Vowden explains: "The standard quoted cost in healing a venous leg ulcer in the UK using traditional full air compression bandaging and a simple dressing is probably in the order of £1,000. Now, clearly you can use an advanced product, but if you give that to everybody at the start of their care that care will probably end up being more expensive.

"The difficulty is that there are a number of good bioengineered skin products today that are very effective, but if you do a cost analysis, it can be difficult to prove they are cost-effective when a dressing that costs £2.50 is replaced with one costing £500."

Care delivery systems are also a major obstacle to more homogenous wound care practice. In the US, virtually all wound care is administered directly by a physician in a clinical setting. This allows enormous scope for storage, consistency in practice and the planning of treatments far in advance when ordering supplies. The downside is that the cost to the patient and the healthcare system is much higher.

Vowden says: "In the UK, we have a different system of delivering wound care: a lot of it is nurse-based. Overall, the UK is considered to be very advanced in the way it delivers wound care because it has moved away from doctor-administered treatment, significantly reducing the cost.

Many advanced products require substantial infrastructure for delivery. For example, if the treatment requires the application of cells, there must be a way of handling, storing and growing these cells. Likewise, producing expensive growth factors requires specialist care with a complex skill mix for delivery.

Vowden says: "The reason I think things move quickly in the US is that care is given by a specialist wounds physician. That doesn’t apply in a lot of areas across Europe, which is why there is more use of traditional methods.

"In many ways, the manufacturers haven’t considered how an advanced product is going to be used. They’ve established that it works. What they haven’t demonstrated is that it works in a specific healthcare system.
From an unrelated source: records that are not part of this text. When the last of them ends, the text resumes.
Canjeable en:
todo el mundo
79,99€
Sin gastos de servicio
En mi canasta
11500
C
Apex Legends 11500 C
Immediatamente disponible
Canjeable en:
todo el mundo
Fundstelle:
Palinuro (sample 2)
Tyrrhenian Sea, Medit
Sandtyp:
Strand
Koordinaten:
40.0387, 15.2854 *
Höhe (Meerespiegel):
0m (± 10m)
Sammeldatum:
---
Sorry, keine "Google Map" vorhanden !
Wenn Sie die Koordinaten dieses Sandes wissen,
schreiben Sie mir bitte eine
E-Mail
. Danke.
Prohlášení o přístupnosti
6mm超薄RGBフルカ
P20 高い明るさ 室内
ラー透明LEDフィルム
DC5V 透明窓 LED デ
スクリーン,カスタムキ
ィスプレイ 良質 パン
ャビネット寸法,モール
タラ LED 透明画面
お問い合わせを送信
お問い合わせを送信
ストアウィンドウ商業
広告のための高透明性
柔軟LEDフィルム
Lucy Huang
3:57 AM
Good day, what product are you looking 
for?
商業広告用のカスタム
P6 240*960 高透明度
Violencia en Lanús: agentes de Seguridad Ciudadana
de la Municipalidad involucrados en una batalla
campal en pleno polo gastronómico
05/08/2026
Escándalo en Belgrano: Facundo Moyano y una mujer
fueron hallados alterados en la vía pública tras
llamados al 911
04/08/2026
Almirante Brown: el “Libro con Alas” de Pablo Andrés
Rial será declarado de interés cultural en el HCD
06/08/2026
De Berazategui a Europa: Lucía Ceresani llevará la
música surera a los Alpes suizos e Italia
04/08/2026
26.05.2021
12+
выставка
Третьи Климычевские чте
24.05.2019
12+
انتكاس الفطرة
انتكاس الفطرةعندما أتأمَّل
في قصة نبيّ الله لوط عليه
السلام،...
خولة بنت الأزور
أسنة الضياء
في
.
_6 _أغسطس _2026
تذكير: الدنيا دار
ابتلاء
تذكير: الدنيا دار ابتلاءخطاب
The NHS is not going to change the way it delivers care just because of a wonderful new product. New techniques must fit in with the way care is delivered."

CATCHING UP WITH THE US

For Europe to adopt more advance wound care techniques, two things need to occur, according to Vowden. "First, I don’t think advanced techniques alone are the answer because they will inevitably be expensive," he says. "What we need is a mechanism that allows the correct patient for a particular treatment to be identified at an early stage. If you can get away with ten treatments at £2.50 plus nursing time, and you know that the wound is going to heal, why spend £800 on day one?
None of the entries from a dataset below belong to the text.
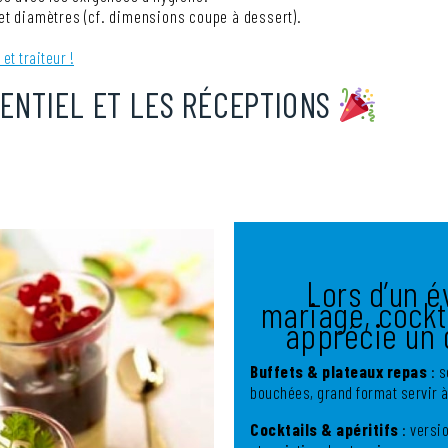
 et diamètres (cf.
dimensions coupe à dessert
).
et traiteur !
MENTIEL ET LES RÉCEPTIONS
Lors d’un 
mariage, cockta
apprécie un 
Buffets & plateaux repas
: s
bouchées, grand format servir à 
Cocktails & apéritifs
: versi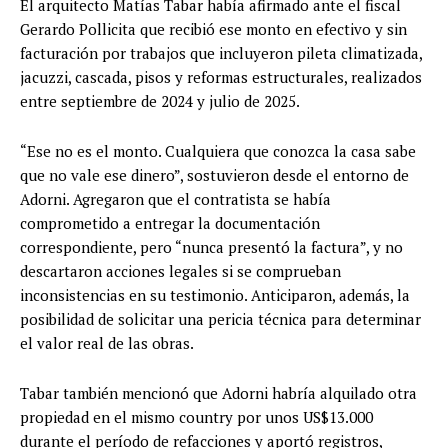
El arquitecto Matías Tabar había afirmado ante el fiscal
Gerardo Pollicita que recibió ese monto en efectivo y sin
facturación por trabajos que incluyeron pileta climatizada,
jacuzzi, cascada, pisos y reformas estructurales, realizados
entre septiembre de 2024 y julio de 2025.
“Ese no es el monto. Cualquiera que conozca la casa sabe
que no vale ese dinero”, sostuvieron desde el entorno de
Adorni. Agregaron que el contratista se había
comprometido a entregar la documentación
correspondiente, pero “nunca presentó la factura”, y no
descartaron acciones legales si se comprueban
inconsistencias en su testimonio. Anticiparon, además, la
posibilidad de solicitar una pericia técnica para determinar
el valor real de las obras.
Tabar también mencionó que Adorni habría alquilado otra
propiedad en el mismo country por unos US$13.000
durante el período de refacciones y aportó registros,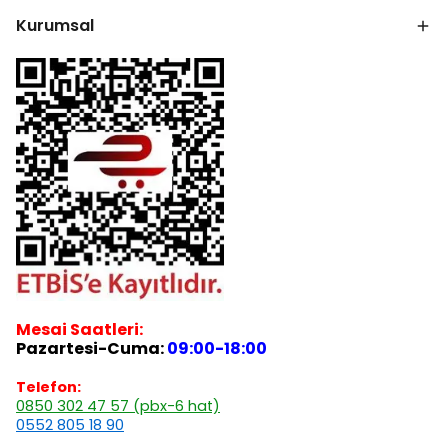
Kurumsal
Mesai Saatleri:
Pazartesi-Cuma:
09:00-18:00
Telefon:
0850 302 47 57 (pbx-6 hat)
0552 805 18 90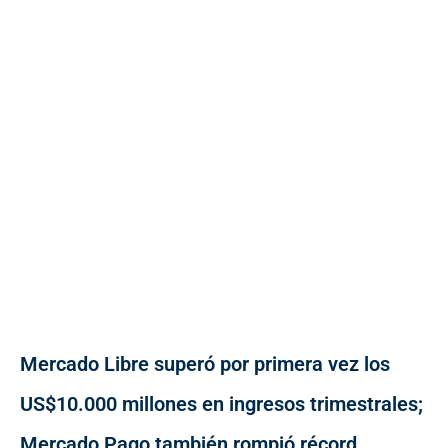
Mercado Libre superó por primera vez los
US$10.000 millones en ingresos trimestrales;
Mercado Pago también rompió récord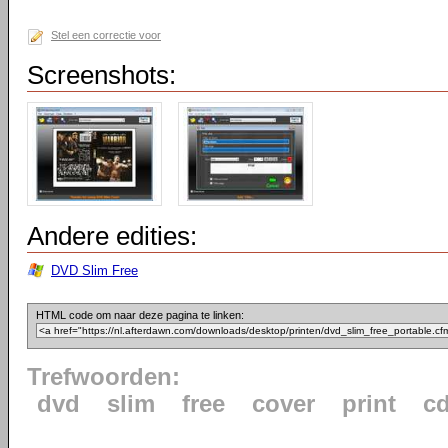
Stel een correctie voor
Screenshots:
Andere edities:
DVD Slim Free
HTML code om naar deze pagina te linken:
Trefwoorden:
dvd
slim
free
cover
print
c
"Producing expensive growth factors requires specialist care with a complex skill mix for delivery."

"Also, the medical field has an excellent armamentarium of diagnostic tests to direct the appropriate treatment. Wound care doesn’t have any particular diagnostic tests, and therefore it is difficult to select patients for a particular treatment. Manufacturers seeking to break into the universal wound care market with advanced products must show that their products are cost-effective. Then they will be taken up and offered to patients.

"Wounds are very common; they are looked after by a number of different specialties, and because of that, we keep reinventing the wheel. By that, I mean the vascular surgeon, rheumatologist and geriatrician all look after wounds, as do all surgeons, but we’re not good at exchanging information between the groups because wound care by itself doesn’t really exist as a specialty."

Often, there are very good ideas and developments in one branch of medicine or nursing which take too long to reach the rest of the wound care world. Vowden says: "What we need to do is start working together on the principles of healing wounds rather than looking at them from the point of view of the dermatologist or the rheumatologist."

To truly deliver advanced wound treatment in Europe, manufacturers need to understand how the product is to be used in the field and practitioners must enter the debate about the best ways to deliver advanced treatments in a cost-effective manner.